Unmistakeable: adult Starlings are a beautiful, oily black colour, with a purple and green sheen. In the winter, they are covered in tiny beige spots. Young Starlings are dark grey-brown.

Where to find it

Widespread.

Habitats

When to find it

  • January
  • February
  • March
  • April
  • May
  • June
  • July
  • August
  • September
  • October
  • November
  • December

How can people help

Although one of the UK's most common garden birds, the Starling is declining elsewhere. Here, The Wildlife Trusts are helping to protect Starlings and other birds by working closely with farmers, landowners and developers to promote wildlife-friendly practices.
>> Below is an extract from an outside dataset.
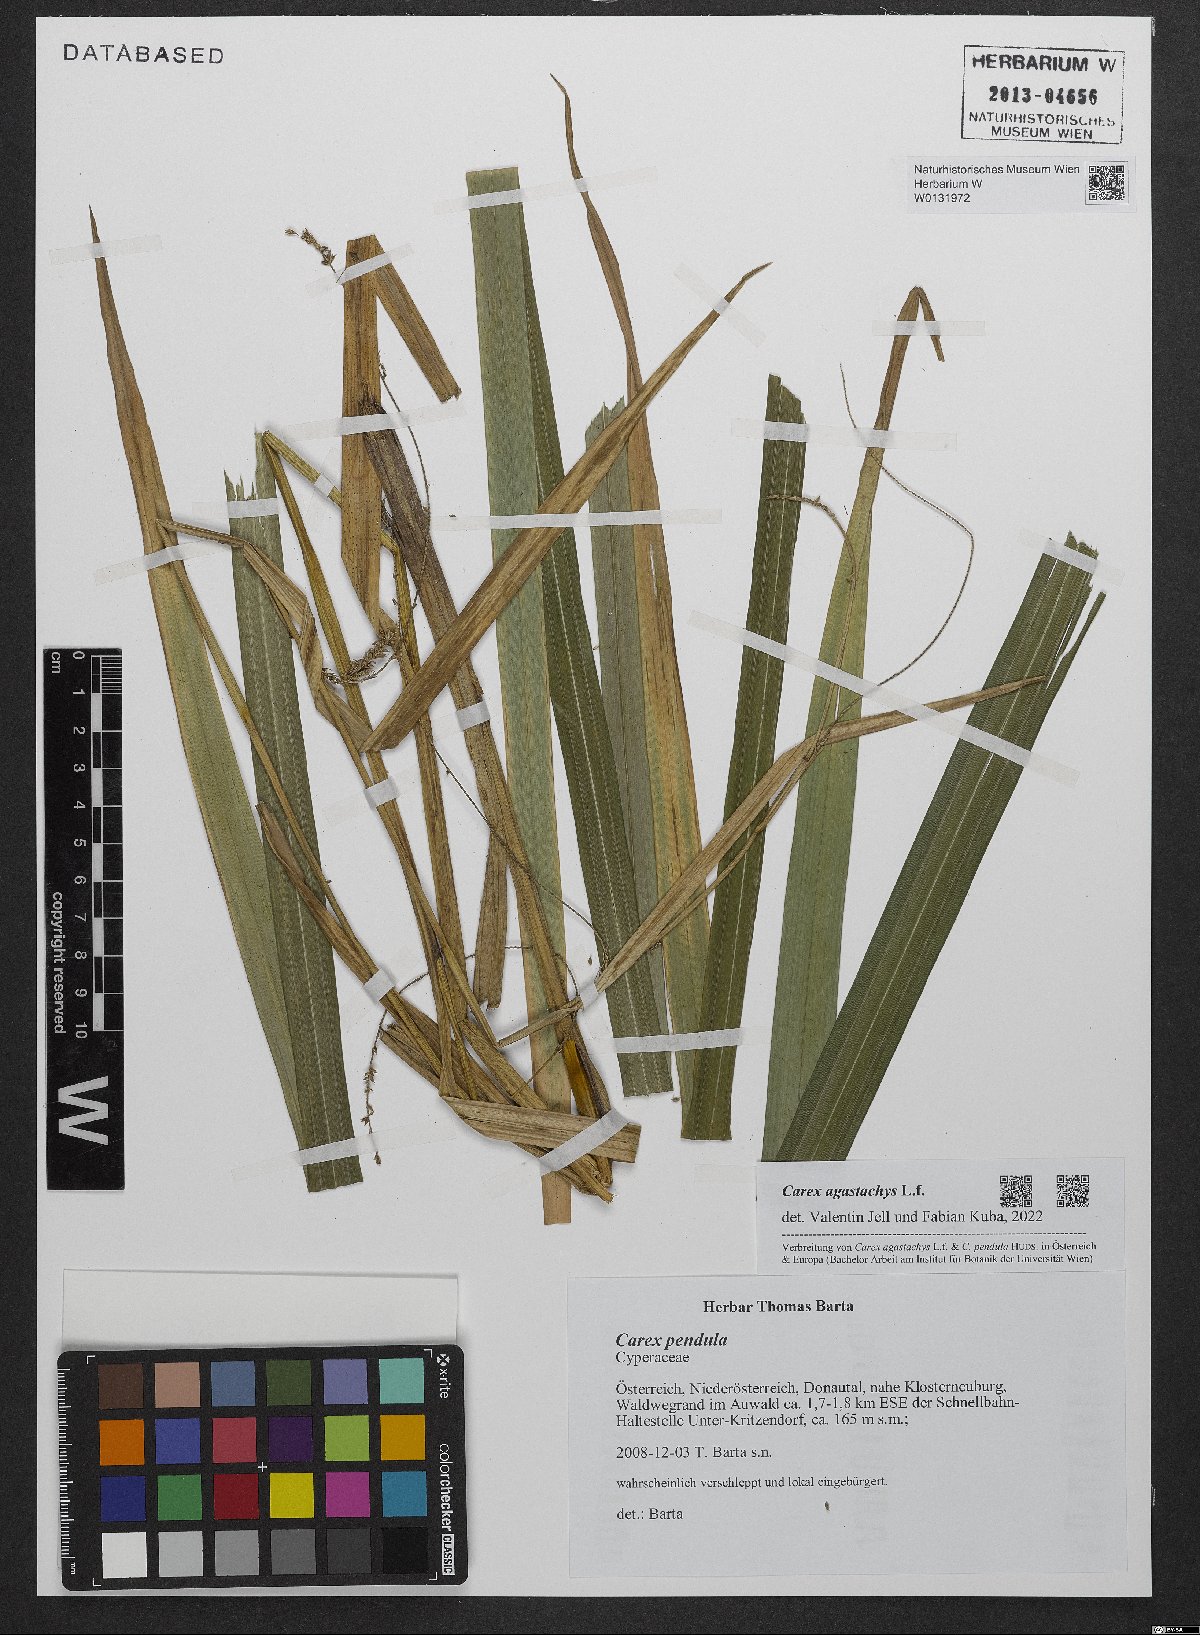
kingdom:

We are working towards a 'Living Landscape': a network of habitats and wildlife corridors across town and country, which are good for both wildlife and people. You can support this greener vision for the future by joining your local Wildlife Trust.

Species information

Common name
Starling
Latin name
Sturnus vulgaris
Category
Birds
Thrushes, chats, flycatchers, starling, dipper and wren
Statistics
Length: 21cm Wingspan: 40cm Weight: 78g Average Lifespan: 5 years
Conservation status
Classified in the UK as a Red List species under the Birds of Conservation Concern review and as a Priority Species in the UK Biodiversity Action Plan.